Document extract -
***

1st Edition

Fieldwork of Empire, 1840-1900 Intercultural Dynamics in the Production of British Expeditionary Literature

By Adrian S. Wisnicki Copyright 2019
    224 Pages
    by Routledge

    224 Pages
    by Routledge

    Fieldwork of Empire, 1840-1900: Intercultural Dynamics in the Production of British Expeditionary Literature examines the impact of non-western cultural, political, and social forces and agencies on the production of British expeditionary literature; it is a project of recovery. The book argues that such non-western impact was considerable, that it shaped the discursive and material dimensions of expeditionary literature, and that the impact extends to diverse materials from the expeditionary archive at a scale and depth that critics have previously not acknowledged. The focus of the study falls on Victorian expeditionary literature related to Africa, a continent of accelerating British imperial interest in the nineteenth century, but the study’s findings have the potential to inform scholarship on European expeditionary, imperial, and colonial literature from a wide variety of periods and locations. The book’s analysis is illustrative, not comprehensive. Each chapter targets intercultural encounters and expeditionary literature associated with a specific time period and African region or location. The book suggests that future scholarship – especially in areas such as expeditionary history, geography, cartography, travel writing studies, and book history – needs to adopt much more of a localized, non-western focus if it is to offer a full account of the production of expeditionary discourse and literature.



    Entry

    Biography

    Adrian S. Wisnicki is an Associate Professor of English at the University of Nebraska-Lincoln and Faculty Fellow of the university’s Center for Digital Research in the Humanities. He holds a Ph.D. in English from the Graduate Center of the City University of New York. He currently directs Livingstone Online (livingstoneonline.org), a major peer-reviewed digital humanities project funded by the National Endowment for the Humanities. Print publications include Conspiracy, Revolution, and Terrorism from Victorian Fiction to the Modern Novel (Routledge, 2008), and articles in Victorian Studies, Studies in Travel Writing, History in Africa, Journal of Colonialism and Colonial History, and elsewhere.

    "The broader insights generated by this comparative approach are precisely what makes the book a must-read for historical geographers working on the his-tory of travel, exploration and empire."

***

(Saved records)
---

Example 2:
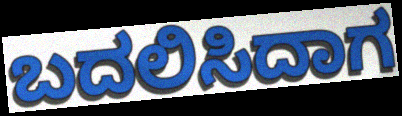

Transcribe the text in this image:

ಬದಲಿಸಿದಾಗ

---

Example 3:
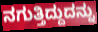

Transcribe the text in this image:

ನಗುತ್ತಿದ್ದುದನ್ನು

***

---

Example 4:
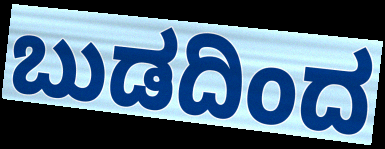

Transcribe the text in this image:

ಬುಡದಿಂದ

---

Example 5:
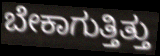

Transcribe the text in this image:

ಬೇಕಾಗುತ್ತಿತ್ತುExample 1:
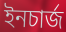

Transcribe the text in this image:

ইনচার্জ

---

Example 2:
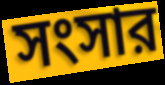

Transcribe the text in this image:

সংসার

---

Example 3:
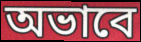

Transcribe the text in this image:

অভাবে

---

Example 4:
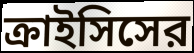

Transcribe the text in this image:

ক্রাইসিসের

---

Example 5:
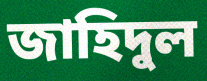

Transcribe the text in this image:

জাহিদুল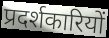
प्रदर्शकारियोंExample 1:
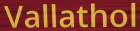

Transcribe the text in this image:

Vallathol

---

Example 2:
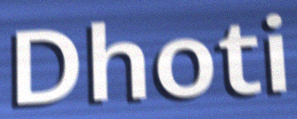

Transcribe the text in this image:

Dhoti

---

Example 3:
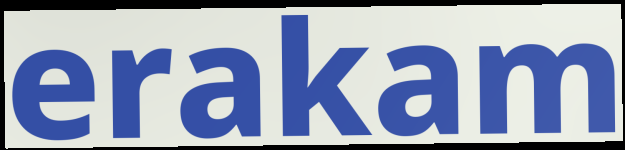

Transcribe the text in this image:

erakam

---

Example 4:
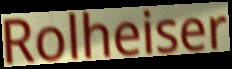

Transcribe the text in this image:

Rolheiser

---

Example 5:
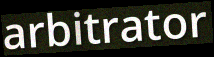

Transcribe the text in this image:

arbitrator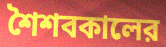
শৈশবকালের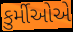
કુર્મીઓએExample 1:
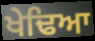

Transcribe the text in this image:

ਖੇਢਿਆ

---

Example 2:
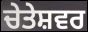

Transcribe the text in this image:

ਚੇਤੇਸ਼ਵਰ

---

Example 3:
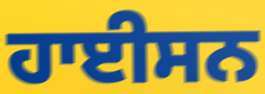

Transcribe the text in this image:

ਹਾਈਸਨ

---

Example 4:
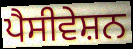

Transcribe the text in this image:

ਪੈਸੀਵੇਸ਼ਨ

***

Direction - Repeat word for word the part of the book page that begins at the words "Adrian S. Wisnicki is" and stops after "History, and elsewhere.". The rows were taken from a separate source, not from the book page.

Task result -
Adrian S. Wisnicki is an Associate Professor of English at the University of Nebraska-Lincoln and Faculty Fellow of the university’s Center for Digital Research in the Humanities. He holds a Ph.D. in English from the Graduate Center of the City University of New York. He currently directs Livingstone Online (livingstoneonline.org), a major peer-reviewed digital humanities project funded by the National Endowment for the Humanities. Print publications include Conspiracy, Revolution, and Terrorism from Victorian Fiction to the Modern Novel (Routledge, 2008), and articles in Victorian Studies, Studies in Travel Writing, History in Africa, Journal of Colonialism and Colonial History, and elsewhere.